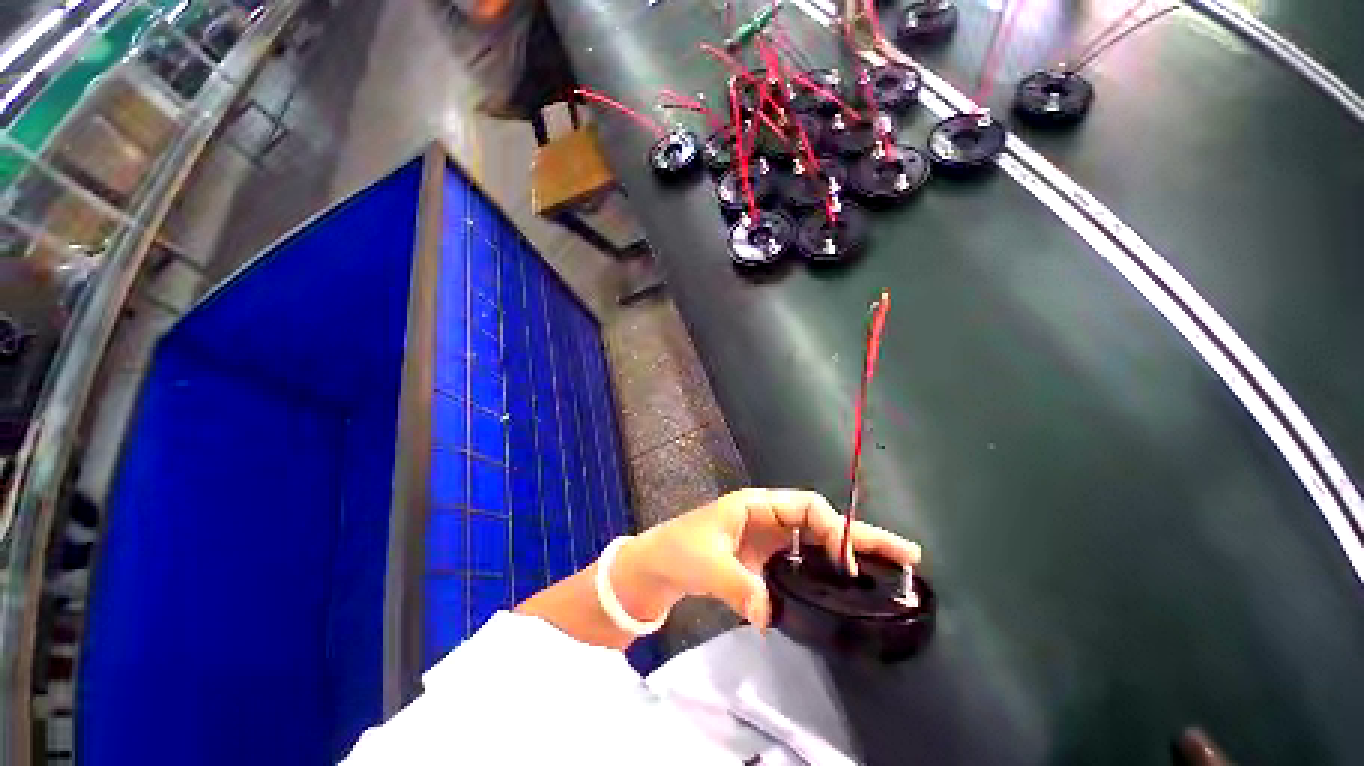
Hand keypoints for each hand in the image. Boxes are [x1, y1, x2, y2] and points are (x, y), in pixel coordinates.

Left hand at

==

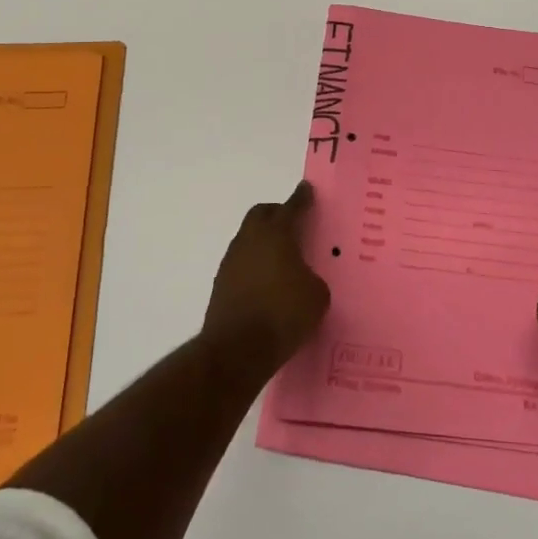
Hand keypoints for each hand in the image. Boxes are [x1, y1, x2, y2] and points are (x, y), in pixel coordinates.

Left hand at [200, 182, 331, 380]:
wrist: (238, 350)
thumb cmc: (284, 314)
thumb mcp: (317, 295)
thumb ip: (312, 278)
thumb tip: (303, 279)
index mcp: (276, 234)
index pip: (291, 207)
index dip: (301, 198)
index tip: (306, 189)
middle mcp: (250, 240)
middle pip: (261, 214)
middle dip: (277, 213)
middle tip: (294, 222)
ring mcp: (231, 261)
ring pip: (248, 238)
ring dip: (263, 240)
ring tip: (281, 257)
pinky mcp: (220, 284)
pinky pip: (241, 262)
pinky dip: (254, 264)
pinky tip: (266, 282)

==

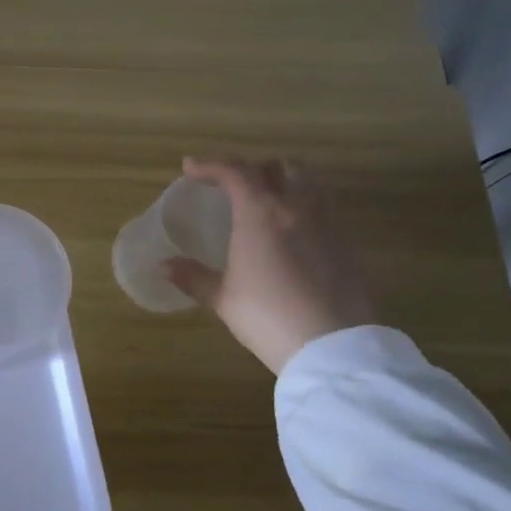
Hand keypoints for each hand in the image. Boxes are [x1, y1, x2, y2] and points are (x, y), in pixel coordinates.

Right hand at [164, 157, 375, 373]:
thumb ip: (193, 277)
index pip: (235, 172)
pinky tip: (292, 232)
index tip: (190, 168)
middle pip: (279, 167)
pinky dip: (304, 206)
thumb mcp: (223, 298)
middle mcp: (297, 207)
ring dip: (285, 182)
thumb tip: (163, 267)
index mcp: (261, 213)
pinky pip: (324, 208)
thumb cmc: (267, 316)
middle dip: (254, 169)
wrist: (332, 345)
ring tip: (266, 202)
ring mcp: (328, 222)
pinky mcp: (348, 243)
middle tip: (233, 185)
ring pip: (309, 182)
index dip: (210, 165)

*Task objective*: Filter these records, keeping every line where the word "pinky" occurs.

*Solution below*:
pinky mcp: (220, 284)
pinky pip: (241, 262)
pinky dip: (254, 264)
pinky tip: (266, 282)
pinky tip: (292, 232)
pinky dip: (304, 206)
pinky pip: (324, 208)
pinky mcp: (348, 243)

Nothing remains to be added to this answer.